* **Recorded information**

****************************************

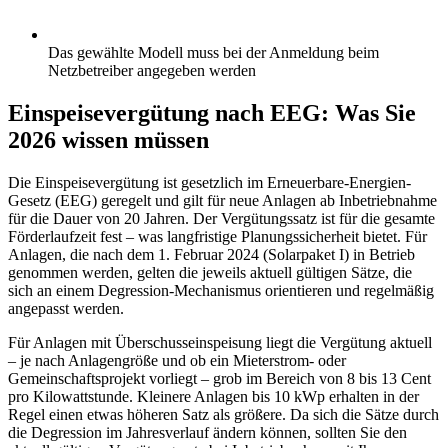
Das gewählte Modell muss bei der Anmeldung beim
Netzbetreiber angegeben werden
Einspeisevergütung nach EEG: Was Sie
2026 wissen müssen
Die Einspeisevergütung ist gesetzlich im Erneuerbare-Energien-
Gesetz (EEG) geregelt und gilt für neue Anlagen ab Inbetriebnahme
für die Dauer von 20 Jahren. Der Vergütungssatz ist für die gesamte
Förderlaufzeit fest – was langfristige Planungssicherheit bietet. Für
Anlagen, die nach dem 1. Februar 2024 (Solarpaket I) in Betrieb
genommen werden, gelten die jeweils aktuell gültigen Sätze, die
sich an einem Degression-Mechanismus orientieren und regelmäßig
angepasst werden.
Für Anlagen mit Überschusseinspeisung liegt die Vergütung aktuell
– je nach Anlagengröße und ob ein Mieterstrom- oder
Gemeinschaftsprojekt vorliegt – grob im Bereich von 8 bis 13 Cent
pro Kilowattstunde. Kleinere Anlagen bis 10 kWp erhalten in der
Regel einen etwas höheren Satz als größere. Da sich die Sätze durch
die Degression im Jahresverlauf ändern können, sollten Sie den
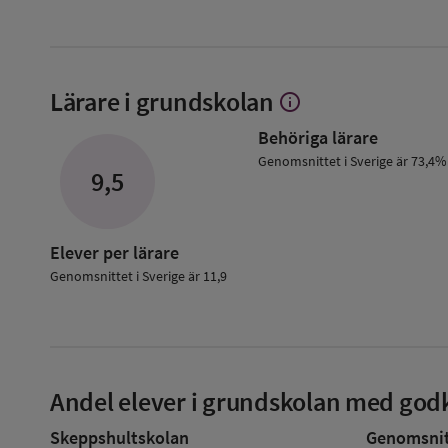
Lärare i grundskolan
info
Visa
mer
Behöriga lärare
om
Lärare
Genomsnittet i Sverige är 73,4%
9,5
i
grundskolan
Elever per lärare
Genomsnittet i Sverige är 11,9
Andel elever i grundskolan med godk
Skeppshultskolan
Genomsnitt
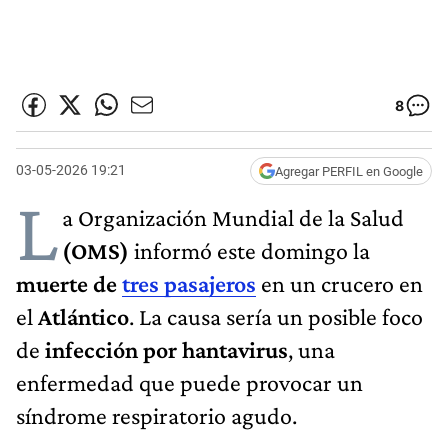
8
03-05-2026 19:21
Agregar PERFIL en Google
L
a Organización Mundial de la Salud
(OMS)
informó este domingo la
muerte de
tres pasajeros
en un crucero en
el
Atlántico
. La causa sería un posible foco
de
infección por hantavirus
, una
enfermedad que puede provocar un
síndrome respiratorio agudo.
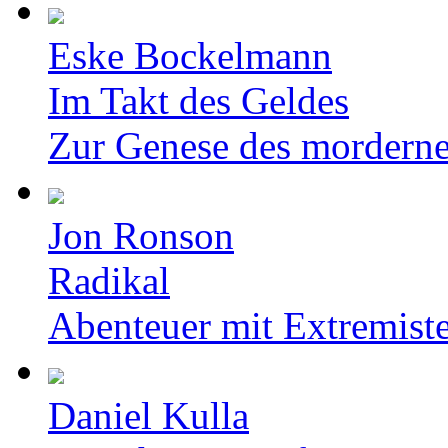
Eske Bockelmann
Im Takt des Geldes
Zur Genese des mordern
Jon Ronson
Radikal
Abenteuer mit Extremist
Daniel Kulla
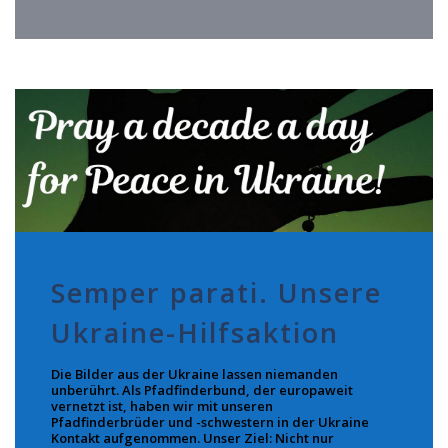
Semper parati. Unsere
Ukraine-Hilfsaktion
Die Bilder aus der Ukraine lassen niemanden
unberührt. Als Pfadfinderbund, der europaweit
vernetzt ist, haben wir mit unseren
Pfadfinderbrüder und -schwestern in der Ukraine
Kontakt aufgenommen. Unser Ziel: Nicht nur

****************************************

What lines in the material above hold the string "Sätze"? List them.

genommen werden, gelten die jeweils aktuell gültigen Sätze, die
Regel einen etwas höheren Satz als größere. Da sich die Sätze durch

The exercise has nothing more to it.